[RFC]: DLPack C Function for Speed Exchange
This is a cross ref RFC on DLPack based exchange. As of now, DLPack exchange relies on python functions such as tensor.__dlpack__(). While they works well for common cases, the general overhead of such exchange is at the level of 0.2-0.3 us for very well optimized version, and can go up to 0.4-1 us for less optimized implementation.
For a function that takes three arguments f(a, b, c), assume we run DLPack exchange for each argument, the general conversion overhead usually gets to around 0.7us - 3us.
While such overhead can be acceptable in many settings, in GPU applications the extra 1-3us overhead can still be significant. For a kernel that takes 2us to finish, 0.7 us means 30% additional overhead in execution
Recently, we propose to develop a set of specific C functions to help DLPack based exchange for array libraries that works on C extensions, please see more context here
https://github.com/dmlc/dlpack/issues/175
In the context of array-api, it would be useful to help standardize the specific field for such speed exchange
mypackage.Tensor.__dlpack_c_exchange_api__
Note that the proposed speed exchange function can be used in conjunction with the current DLPack exchange, to gracefully handle fallback cases.

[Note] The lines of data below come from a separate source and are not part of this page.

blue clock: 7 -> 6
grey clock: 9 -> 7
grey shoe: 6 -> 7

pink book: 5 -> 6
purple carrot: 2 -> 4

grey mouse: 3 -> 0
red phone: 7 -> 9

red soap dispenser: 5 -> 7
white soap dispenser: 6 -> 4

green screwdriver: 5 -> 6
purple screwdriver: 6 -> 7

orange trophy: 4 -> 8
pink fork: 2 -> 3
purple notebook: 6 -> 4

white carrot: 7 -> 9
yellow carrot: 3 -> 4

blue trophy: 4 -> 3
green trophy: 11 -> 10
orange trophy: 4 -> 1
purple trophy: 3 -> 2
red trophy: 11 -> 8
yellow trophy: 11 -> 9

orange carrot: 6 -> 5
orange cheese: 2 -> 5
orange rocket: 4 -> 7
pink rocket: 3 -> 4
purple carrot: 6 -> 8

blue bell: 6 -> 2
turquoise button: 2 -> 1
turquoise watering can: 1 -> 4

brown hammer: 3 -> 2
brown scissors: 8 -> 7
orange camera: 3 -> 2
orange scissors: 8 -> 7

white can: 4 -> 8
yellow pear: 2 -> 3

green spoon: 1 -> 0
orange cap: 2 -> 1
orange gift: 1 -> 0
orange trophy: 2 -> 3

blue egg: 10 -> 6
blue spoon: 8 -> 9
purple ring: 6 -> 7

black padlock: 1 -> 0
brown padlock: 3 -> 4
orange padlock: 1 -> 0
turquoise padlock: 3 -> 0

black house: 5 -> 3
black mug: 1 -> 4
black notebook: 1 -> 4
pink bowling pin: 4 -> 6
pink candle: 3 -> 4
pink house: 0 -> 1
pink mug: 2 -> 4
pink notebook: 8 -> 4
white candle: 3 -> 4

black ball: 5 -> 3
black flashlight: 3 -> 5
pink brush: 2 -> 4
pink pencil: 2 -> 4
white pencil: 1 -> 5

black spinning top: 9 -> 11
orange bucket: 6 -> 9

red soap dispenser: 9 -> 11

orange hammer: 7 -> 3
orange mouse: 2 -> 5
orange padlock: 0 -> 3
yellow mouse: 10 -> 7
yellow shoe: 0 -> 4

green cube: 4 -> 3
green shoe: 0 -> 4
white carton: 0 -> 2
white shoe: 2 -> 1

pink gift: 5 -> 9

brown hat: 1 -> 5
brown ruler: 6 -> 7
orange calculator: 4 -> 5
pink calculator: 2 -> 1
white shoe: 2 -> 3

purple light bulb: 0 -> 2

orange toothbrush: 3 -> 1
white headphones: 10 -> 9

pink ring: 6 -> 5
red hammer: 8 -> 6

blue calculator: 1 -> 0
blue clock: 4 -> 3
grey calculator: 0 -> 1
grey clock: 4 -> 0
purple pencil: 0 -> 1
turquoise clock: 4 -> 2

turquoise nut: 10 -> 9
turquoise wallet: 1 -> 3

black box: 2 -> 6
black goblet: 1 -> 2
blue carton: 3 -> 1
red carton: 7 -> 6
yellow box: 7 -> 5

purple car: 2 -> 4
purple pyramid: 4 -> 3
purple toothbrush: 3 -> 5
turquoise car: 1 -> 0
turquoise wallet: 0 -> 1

This makes sense to me in principle. We always had this in mind I believe - get adoption first, and think about a C API if and when performance of Python dunder methods becomes limiting.
When https://github.com/dmlc/dlpack/issues/175 lands in a new DLPack version, I think we can simply reference that in the from_dlpack, __dlpack__ and design_topics/data_interchange docs as a recommendation to implement the C protocol as well.
A single new __c_dlpack_xxx method will probably be preferable over multiple methods, but that's already under discussion in https://github.com/dmlc/dlpack/issues/175 as well.
PR is up in https://github.com/data-apis/array-api/pull/984